Entre résilience et optimisme : Faid présente le PLF 2025 devant les députés

Lors de la séance plénière de l’Assemblée populaire nationale (APN), le ministre des Finances, Laaziz Faid, a exposé le projet de loi de finances pour 2025.
Dans un contexte international marqué par des tensions économiques et une inflation persistante, il a salué la résilience de l’économie algérienne face aux défis mondiaux, parmi lesquels la faiblesse des échanges commerciaux et des politiques monétaires restrictives adoptées par plusieurs économies majeures.
Ce projet de loi s’inscrit dans une phase de transition politique importante pour le pays. En effet, 2024 est une année charnière, marquant la fin du premier mandat présidentiel et le début d’un éventuel second mandat pour le président de la République, Abdelmadjid Tebboune. Ce projet reflète également les engagements du gouvernement à améliorer les conditions de vie des Algériens. Parmi les mesures marquantes, on retrouve l’exonération de l’impôt sur le revenu global (IRG), la revalorisation du salaire minimum (SNMG), la création de dispositifs de soutien tels que l’allocation chômage, l’augmentation du point indiciaire, le dégel des promotions dans la fonction publique, la révision des pensions de retraite, ainsi que le dégel des projets d’investissement à l’arrêt depuis 2014.
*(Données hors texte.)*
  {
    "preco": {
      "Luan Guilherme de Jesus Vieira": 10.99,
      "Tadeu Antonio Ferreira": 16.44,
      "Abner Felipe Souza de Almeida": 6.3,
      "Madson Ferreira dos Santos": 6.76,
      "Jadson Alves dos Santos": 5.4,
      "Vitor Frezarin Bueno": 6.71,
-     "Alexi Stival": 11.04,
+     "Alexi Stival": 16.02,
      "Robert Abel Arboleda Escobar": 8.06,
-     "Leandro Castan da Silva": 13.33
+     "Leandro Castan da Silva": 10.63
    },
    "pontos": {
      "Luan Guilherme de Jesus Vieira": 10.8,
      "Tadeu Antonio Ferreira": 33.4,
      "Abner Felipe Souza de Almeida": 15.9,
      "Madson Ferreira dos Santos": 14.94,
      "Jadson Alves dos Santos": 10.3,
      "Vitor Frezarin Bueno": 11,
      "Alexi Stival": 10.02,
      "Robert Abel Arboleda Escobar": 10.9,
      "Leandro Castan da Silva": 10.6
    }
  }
Le ministre a également présenté plusieurs indicateurs de croissance et objectifs de développement inscrits dans le PLF 2025 qui maintient le prix de référence du baril de pétrole brut à 60 dollars sur la période 2025-2027, avec un prix de marché attendu de 70 dollars. La croissance économique est estimée à 4,5 % pour 2025 et 2026, tandis que la croissance hors hydrocarbures pourrait atteindre 5 % en 2025, renforçant ainsi la diversification de l’économie.
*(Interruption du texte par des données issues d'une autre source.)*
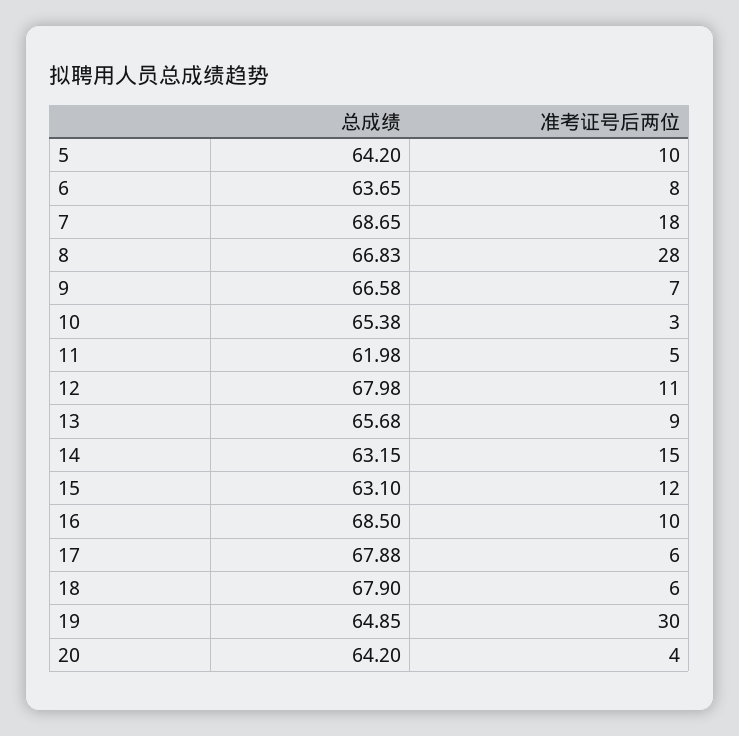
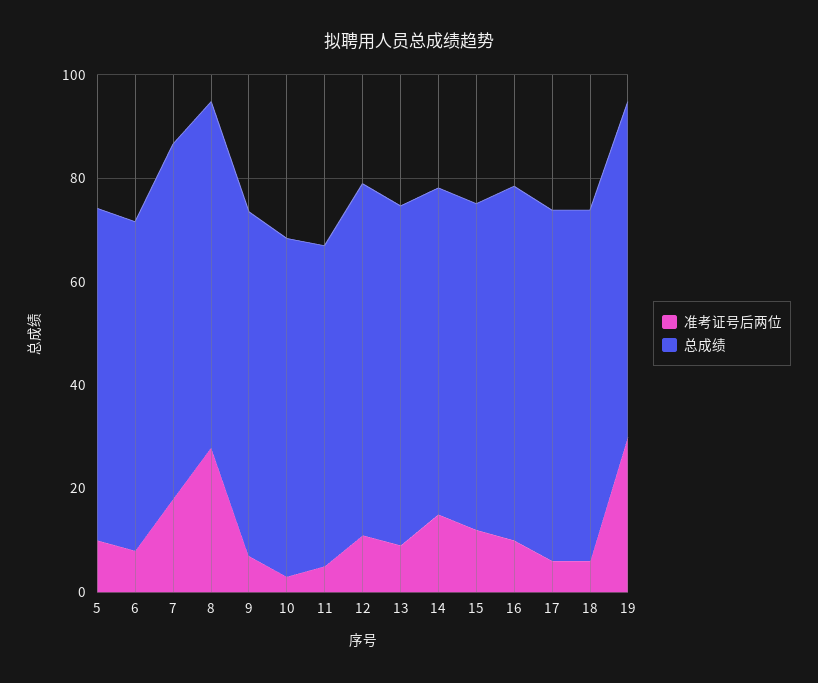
  {
    "总成绩": {
      "5": 64.2,
      "6": 63.65,
      "7": 68.65,
      "8": 66.83,
      "9": 66.58,
      "10": 65.38,
      "11": 61.98,
      "12": 67.98,
      "13": 65.68,
      "14": 63.15,
      "15": 63.1,
      "16": 68.5,
      "17": 67.88,
      "18": 67.9,
-     "19": 64.85,
+     "19": 64.85
-     "20": 64.2
    },
    "准考证号后两位": {
      "5": 10,
      "6": 8,
      "7": 18,
      "8": 28,
      "9": 7,
      "10": 3,
      "11": 5,
      "12": 11,
      "13": 9,
      "14": 15,
      "15": 12,
      "16": 10,
      "17": 6,
      "18": 6,
-     "19": 30,
+     "19": 30
-     "20": 4
    }
  }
Aussi, les exportations de biens devraient s’élever à 50,9 milliards de dollars, tandis que les importations seraient contenues à 46,07 milliards, permettant un excédent de la balance commerciale de 4,83 milliards de dollars. Les réserves de change pourraient quant à elles atteindre 72,95 milliards de dollars, équivalant à 16 mois d’importations.
Les recettes budgétaires devraient, quant à elles, croître de 3,5 % pour atteindre 8.523,06 milliards de dinars algériens (DA), tandis que la fiscalité pétrolière représenterait 3.453,96 milliards de DA. Les dépenses, en augmentation de 9,9 %, atteindraient 16.794,61 milliards DA, avec un déficit budgétaire attendu à 8.271,55 milliards DA.
Ce projet illustre la volonté du Gouvernement de construire une économie moins dépendante des hydrocarbures, tout en assurant un filet de sécurité pour les ménages algériens. Il s’agit également de répondre aux attentes d’une population qui aspire à des services publics modernisés et à une meilleure qualité de vie. M. Faid a rappelé l’importance de maintenir ces efforts malgré les incertitudes mondiales, renforçant l’objectif de construire une Algérie économiquement stable et socialement inclusive.